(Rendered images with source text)

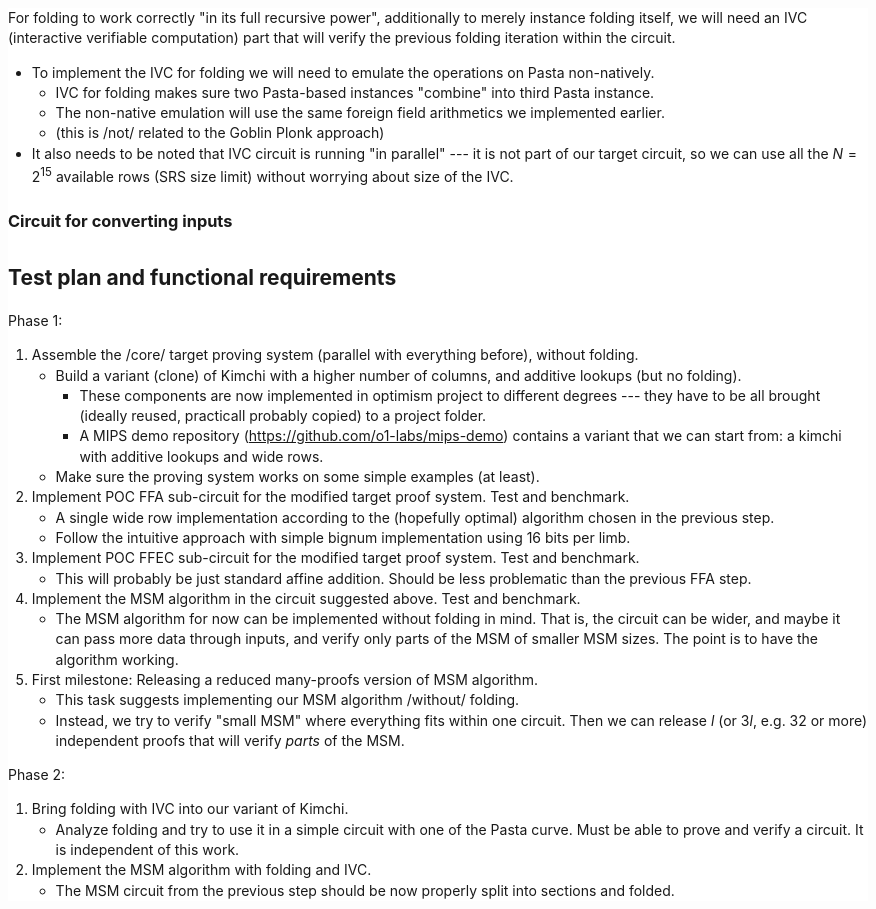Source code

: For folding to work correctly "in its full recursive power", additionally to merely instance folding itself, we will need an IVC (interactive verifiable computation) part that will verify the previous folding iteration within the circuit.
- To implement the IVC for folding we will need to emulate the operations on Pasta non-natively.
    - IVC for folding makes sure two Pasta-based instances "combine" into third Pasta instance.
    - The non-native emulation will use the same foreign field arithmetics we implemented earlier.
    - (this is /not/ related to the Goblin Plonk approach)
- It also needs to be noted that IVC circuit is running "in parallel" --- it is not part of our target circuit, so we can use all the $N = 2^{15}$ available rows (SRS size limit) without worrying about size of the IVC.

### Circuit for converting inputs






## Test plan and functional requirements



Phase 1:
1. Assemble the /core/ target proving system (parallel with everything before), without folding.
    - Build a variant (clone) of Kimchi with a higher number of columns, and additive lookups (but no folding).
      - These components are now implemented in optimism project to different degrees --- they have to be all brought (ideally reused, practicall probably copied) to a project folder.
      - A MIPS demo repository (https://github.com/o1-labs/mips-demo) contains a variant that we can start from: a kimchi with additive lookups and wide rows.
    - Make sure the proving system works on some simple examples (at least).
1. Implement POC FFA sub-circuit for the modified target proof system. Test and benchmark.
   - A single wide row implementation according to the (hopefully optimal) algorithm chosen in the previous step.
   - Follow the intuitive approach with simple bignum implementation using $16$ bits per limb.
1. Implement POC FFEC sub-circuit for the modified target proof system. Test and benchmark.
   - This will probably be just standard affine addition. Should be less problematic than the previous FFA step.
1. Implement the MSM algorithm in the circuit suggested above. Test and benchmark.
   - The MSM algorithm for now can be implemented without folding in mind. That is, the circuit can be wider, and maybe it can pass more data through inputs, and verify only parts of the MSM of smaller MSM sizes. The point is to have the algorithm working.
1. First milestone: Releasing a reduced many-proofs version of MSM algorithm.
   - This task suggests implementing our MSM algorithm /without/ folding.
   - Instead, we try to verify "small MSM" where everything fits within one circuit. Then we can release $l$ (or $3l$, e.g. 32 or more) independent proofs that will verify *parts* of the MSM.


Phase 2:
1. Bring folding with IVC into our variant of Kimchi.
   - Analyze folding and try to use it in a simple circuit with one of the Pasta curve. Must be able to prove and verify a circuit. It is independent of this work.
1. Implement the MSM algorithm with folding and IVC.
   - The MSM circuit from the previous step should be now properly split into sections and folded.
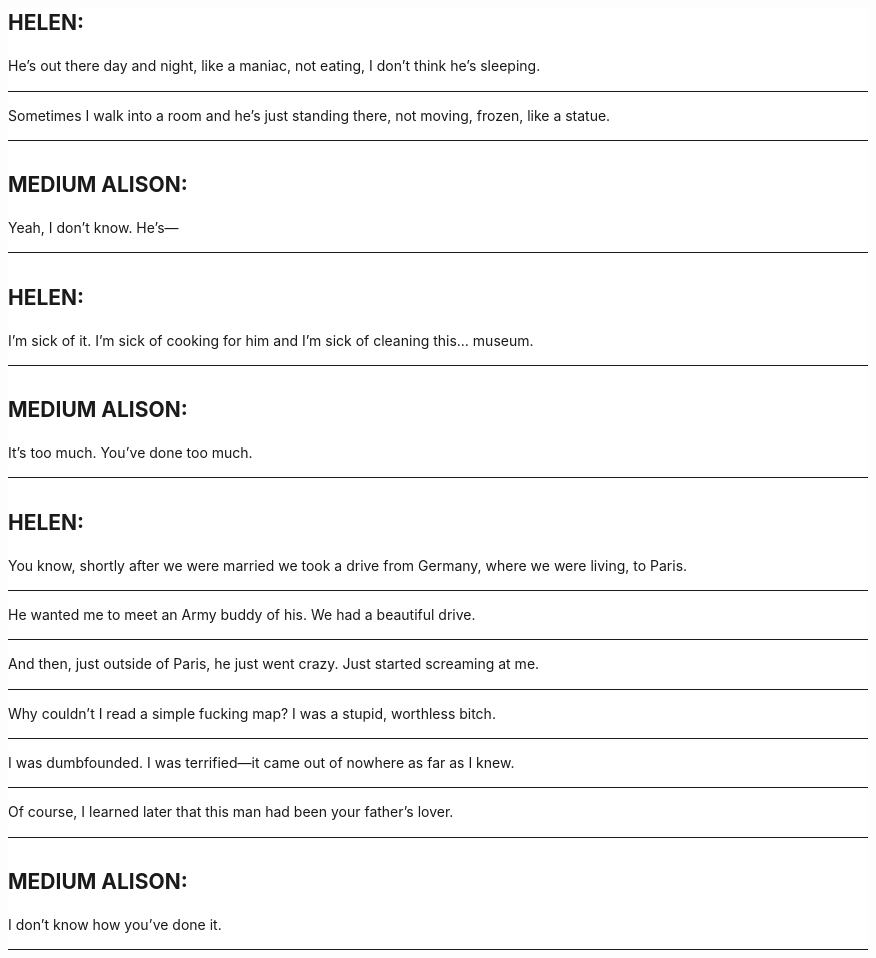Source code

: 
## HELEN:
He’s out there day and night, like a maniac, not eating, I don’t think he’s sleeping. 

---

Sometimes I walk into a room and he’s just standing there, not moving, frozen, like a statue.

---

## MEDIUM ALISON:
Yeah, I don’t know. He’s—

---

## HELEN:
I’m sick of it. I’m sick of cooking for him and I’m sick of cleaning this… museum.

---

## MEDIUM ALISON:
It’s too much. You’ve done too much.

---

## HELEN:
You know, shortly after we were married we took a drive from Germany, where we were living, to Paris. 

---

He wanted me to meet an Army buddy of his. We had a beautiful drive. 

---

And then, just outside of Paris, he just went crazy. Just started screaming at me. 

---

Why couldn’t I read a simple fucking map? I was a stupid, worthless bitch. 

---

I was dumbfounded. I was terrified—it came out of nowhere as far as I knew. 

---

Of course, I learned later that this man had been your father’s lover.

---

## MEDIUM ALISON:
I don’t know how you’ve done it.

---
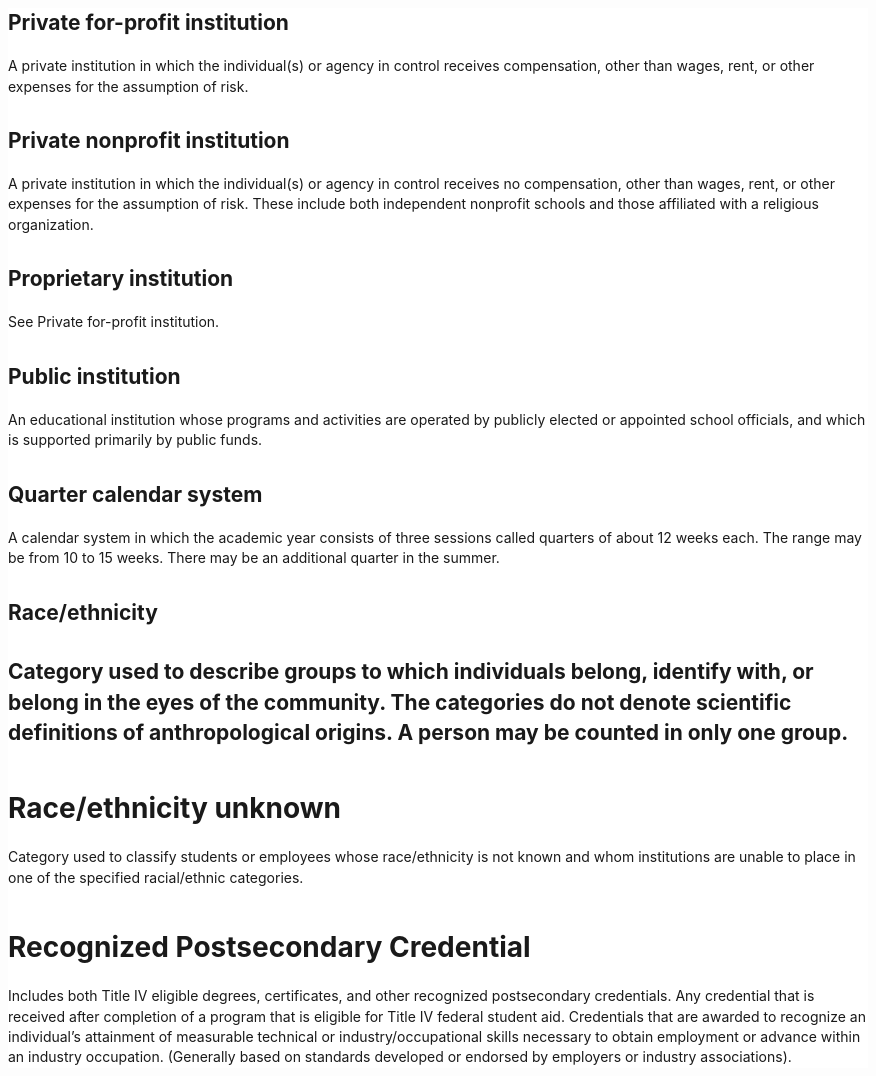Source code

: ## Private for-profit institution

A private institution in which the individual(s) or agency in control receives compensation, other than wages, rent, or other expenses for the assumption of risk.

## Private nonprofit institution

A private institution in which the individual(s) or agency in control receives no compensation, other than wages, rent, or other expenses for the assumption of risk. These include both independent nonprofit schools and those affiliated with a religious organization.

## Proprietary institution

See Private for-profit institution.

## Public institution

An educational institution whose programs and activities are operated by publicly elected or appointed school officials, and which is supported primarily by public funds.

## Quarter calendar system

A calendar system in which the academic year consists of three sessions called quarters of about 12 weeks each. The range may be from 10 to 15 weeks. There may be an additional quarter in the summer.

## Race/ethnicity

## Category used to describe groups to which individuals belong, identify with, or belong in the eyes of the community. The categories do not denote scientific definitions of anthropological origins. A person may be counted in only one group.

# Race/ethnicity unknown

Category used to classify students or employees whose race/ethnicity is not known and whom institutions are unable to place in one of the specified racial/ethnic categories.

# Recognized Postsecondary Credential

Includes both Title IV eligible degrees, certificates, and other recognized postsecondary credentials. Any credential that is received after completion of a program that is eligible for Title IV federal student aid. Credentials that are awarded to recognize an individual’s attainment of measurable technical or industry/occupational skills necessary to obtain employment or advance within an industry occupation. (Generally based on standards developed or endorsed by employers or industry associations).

EXERCISE REQUIREMENTS :: Report how many lines of the data above include "into", giving the number and no other words.

ANSWER FOR THE TASK :: 4